In the final analysis, the US spends a lot of money arming the world and the irony is that we arm potential enemies like Israel and Egypt as well as sell to any buyers. This financing makes these nations less able to spend on infrastructure, growth, and social development. A former Bush official even went so far as to call us the “Death Merchant of the World”.
 
If we take the lyrics of Tupac Shakur’s song, Changes, to heart, we understand that in the world’s ghettos of regional conflict, the drug that people are addicted to is fear. But the methods are the same, “sell em guns and watch ’em kill each other”. If you want to read some very eerie truth selling from George Bernard Shaw about international arms dealing and the system of credit that propels it, read the end of this blog mentioning his play, Major Barbara (1905).
 

More lyrics:
“First ship ’em dope and let ’em deal to brothers.
Give ’em guns, step back, and watch ’em kill each other.I got love for my brother, but we can never go nowhere unless we share with each other.
We gotta start makin’ changes.
Learn to see me as a brother ‘stead of 2 distant strangers.
And that’s how it’s supposed to be.And although it seems heaven sent, we ain’t ready to see a black President, uhh.
It ain’t a secret don’t conceal the fact…

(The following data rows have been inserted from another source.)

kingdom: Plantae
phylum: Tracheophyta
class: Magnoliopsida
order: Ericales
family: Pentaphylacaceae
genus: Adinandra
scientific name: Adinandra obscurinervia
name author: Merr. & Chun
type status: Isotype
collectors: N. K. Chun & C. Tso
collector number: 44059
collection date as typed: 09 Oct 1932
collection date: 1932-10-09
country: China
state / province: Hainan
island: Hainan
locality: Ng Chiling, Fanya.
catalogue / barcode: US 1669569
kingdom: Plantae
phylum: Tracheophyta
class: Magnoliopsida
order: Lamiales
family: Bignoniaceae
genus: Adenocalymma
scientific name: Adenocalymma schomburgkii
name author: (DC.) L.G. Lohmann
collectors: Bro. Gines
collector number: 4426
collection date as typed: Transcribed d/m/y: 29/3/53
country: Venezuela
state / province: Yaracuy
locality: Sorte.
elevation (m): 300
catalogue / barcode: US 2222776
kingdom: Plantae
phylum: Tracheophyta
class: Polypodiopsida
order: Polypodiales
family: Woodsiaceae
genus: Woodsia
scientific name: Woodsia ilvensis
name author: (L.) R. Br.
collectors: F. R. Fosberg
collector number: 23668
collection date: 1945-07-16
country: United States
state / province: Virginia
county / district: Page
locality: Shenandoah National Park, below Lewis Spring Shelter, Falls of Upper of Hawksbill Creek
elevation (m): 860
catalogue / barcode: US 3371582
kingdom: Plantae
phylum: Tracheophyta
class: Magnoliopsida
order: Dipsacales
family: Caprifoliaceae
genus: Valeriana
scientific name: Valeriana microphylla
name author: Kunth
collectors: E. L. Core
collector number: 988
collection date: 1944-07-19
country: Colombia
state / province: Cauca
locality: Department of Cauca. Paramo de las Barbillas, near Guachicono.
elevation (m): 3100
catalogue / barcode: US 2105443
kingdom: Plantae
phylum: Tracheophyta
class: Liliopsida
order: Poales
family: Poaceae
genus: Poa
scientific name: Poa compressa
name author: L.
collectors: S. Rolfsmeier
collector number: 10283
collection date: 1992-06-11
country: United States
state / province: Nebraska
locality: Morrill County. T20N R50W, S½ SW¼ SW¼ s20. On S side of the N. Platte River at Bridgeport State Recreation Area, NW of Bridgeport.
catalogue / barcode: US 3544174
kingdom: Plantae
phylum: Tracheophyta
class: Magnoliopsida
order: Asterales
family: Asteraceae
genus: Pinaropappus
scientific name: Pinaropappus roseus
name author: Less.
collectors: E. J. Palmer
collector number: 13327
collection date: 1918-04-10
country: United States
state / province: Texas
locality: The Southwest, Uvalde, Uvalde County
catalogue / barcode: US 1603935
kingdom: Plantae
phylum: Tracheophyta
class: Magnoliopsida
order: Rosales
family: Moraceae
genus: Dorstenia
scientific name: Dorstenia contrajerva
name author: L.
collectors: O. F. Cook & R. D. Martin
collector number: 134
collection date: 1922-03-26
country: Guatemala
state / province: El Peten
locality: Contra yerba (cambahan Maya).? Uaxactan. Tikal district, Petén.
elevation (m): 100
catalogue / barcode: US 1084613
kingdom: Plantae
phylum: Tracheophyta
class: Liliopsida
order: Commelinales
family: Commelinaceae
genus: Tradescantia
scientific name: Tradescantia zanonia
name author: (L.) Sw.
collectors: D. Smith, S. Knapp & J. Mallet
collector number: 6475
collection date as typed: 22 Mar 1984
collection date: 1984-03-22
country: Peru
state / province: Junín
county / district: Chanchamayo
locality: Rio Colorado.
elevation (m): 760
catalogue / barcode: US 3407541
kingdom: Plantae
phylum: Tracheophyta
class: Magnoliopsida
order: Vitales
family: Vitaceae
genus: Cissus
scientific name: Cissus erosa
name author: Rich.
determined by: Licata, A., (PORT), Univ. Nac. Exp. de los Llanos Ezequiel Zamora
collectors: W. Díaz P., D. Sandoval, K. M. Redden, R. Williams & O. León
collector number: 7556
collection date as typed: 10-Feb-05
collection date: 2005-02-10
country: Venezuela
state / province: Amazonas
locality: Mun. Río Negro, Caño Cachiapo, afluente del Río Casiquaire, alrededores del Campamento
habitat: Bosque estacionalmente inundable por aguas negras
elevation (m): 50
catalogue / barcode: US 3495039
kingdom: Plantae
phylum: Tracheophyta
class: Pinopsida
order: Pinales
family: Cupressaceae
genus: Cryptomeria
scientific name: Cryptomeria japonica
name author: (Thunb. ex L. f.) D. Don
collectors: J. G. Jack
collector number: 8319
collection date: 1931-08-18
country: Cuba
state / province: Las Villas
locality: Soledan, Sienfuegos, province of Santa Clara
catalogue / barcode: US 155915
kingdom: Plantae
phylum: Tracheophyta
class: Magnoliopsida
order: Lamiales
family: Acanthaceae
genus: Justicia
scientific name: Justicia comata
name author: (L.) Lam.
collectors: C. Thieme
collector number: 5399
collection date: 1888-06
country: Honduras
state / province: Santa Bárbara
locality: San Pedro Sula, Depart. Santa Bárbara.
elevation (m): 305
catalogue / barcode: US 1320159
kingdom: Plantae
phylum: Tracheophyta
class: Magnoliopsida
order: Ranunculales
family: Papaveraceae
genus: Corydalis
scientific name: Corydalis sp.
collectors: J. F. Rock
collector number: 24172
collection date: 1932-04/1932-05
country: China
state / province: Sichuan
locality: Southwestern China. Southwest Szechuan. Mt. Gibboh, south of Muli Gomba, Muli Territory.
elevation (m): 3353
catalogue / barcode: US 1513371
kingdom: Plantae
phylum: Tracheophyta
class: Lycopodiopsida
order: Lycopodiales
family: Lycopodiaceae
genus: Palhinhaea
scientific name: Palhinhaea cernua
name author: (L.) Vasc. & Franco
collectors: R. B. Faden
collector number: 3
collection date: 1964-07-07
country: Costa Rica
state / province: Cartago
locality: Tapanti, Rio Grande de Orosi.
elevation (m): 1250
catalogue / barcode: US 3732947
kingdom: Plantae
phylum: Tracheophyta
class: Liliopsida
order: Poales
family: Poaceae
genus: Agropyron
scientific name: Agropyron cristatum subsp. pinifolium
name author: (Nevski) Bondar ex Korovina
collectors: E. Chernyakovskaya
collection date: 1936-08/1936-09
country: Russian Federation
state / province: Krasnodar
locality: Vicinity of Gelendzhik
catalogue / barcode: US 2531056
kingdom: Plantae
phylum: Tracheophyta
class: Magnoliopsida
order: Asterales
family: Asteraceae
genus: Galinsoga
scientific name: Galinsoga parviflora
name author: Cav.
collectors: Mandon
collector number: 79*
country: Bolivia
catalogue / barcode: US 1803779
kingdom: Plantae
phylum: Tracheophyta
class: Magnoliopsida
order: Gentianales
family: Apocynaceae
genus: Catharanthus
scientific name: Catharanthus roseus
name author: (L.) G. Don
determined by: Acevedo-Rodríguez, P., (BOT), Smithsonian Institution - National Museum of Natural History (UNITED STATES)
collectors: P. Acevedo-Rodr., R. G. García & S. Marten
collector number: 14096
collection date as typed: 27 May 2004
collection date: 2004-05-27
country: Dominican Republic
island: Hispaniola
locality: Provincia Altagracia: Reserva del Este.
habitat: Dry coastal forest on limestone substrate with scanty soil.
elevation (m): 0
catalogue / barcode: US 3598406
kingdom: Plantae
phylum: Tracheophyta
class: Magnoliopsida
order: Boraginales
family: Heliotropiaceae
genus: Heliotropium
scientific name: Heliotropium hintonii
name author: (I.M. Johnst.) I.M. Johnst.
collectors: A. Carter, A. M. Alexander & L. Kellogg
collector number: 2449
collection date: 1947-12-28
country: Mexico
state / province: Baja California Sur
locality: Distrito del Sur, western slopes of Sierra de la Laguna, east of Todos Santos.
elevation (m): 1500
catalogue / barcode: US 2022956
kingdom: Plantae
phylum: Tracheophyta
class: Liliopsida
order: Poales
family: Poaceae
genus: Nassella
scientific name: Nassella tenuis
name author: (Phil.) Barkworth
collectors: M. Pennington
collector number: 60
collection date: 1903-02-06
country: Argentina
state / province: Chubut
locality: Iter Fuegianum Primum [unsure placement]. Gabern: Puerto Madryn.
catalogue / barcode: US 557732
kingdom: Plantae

the penitentiary’s packed, and it’s filled with blacks.

We gotta make a change…
It’s time for us as a people to start makin’ some changes.
Let’s change the way we eat, let’s change the way we live
and let’s change the way we treat each other.
You see the old way wasn’t working so it’s on us to do
what we gotta do, to survive.

And still I see no changes. Can’t a brother get a little peace?
There’s war on the streets and the war in the Middle East.
Instead of war on poverty,
they got a war on drugs so the police can bother me.”